By Zachary Lewis, The Plain Dealer

Music is always on his mind. Lately, though, it’s been the foremost topic.

In planning his group’s “Summer Series,” GroundWorks Dance Theatre founder David Shimotakahara took all of his inspiration from music, building or hosting dances heavily steeped in the sonic arts.

“I’m trying to use it as many ways as I can,” said the choreographer, referring to live music, a relative rarity in modern dance. “Sometimes it seems like a real luxury.”

It may sound that way, too. For his own contribution to the program, a set of three dances for presentation three nights in a row, Shimotakahara set a piece of music he described as rich beyond belief.

Enabled by a grant to perform with percussionist Luke Rinderknecht, the choreographer turned to Paul Smadbeck’s “Rhythm Song,” using the Minimalist masterpiece for solo marimba as the backdrop to a study of interim space both emotional and physical.

“Dancers are used to communicating postures and getting to the point,” said Shimotakahara of his untitled work, a duet. “I wanted them to be aware of being in between, just as you are in life. More often than not, things are unresolved.”

Even more definitively musical are the roots of “Hindsight,” the second feature of this year’s “Summer Series.”

For not only is the piece, a 2011 creation by renowned choreographer Lynne Taylor-Corbett, set to music. It’s about music. Specifically, that of Akron-born rocker Chrissie Hynde.

As the full company performs to Hynde’s music, a large screen above the stage will display photos, graphics and film clips documenting one of the most diverse careers and broadest bodies of work on record.
“There’s a lot there,” said Shimotakahara. “The whole piece came together beautifully. We think it’ll be a great summertime piece.”

Still, if there’s a lot in “Hindsight,” there’s a ton in “All I Do,” the program’s main attraction. And where the other two works employ music in new ways, David Parker’s 2011 creation, based on “Singin’ in the Rain,” actually makes music, of a sort.

Parker, choreographer at The Bang Group, an experimental New York dance theater troupe, conceived “All I Do” for GroundWorks in 2010. Now he’s re-setting it, drawing several new company members into an intricate world testing all their faculties, including their senses of humor and theatricality.

“It’s a great addition to our repertoire and range,” said Shimotakahara. “Any time you find an artist who uses genuine good humor, I think that’s the hardest thing to do.”

Much as certain composers derive their scores from sets of ordered pitches, Parker, a tap specialist fascinated with rhythm, drew his work from Morse code, creating motions for each letter of the alphabet. Using this lexicon, the dancers spell out words and phrases.

But that’s not all. Parker also turns the dancers into instruments by asking them to sing and make an array of sounds on themselves and each other.

Hence the title, a reference not only to a hit song from “Singin’ in the Rain” but also to how far the dancers go in their effort to entertain the audience.

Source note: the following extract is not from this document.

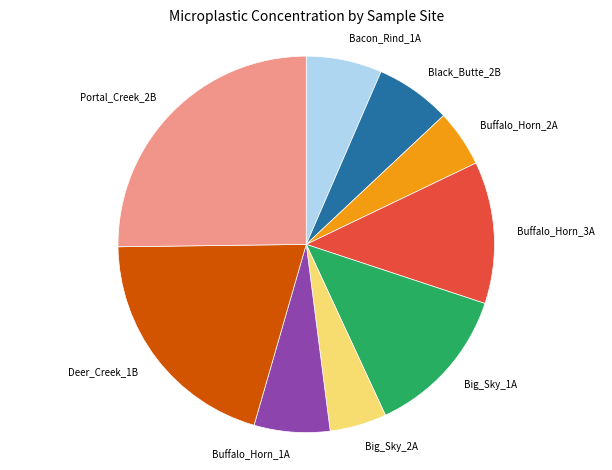

Combined, do Deer_Creek_1B and Buffalo_Horn_3A account for over 50%?

No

“You can do a lot of great things if you don’t see the boundary as fixed,” said Parker, praising GroundWorks for welcoming tap into their dance arsenal. “They’ve done it, as I knew they would. The greats can always move back and forth.”

PREVIEW
GroundWorks Dance Theatre
What: Works by Taylor-Corbett, Parker, and Shimotakahara.
When: 7 p.m. Thursday-Saturday, June 12-14.
Where: Cain Park, Lee and Superior Roads, Cleveland Heights.
Tickets: $25. Go to cainpark.com or call 216-371-3000.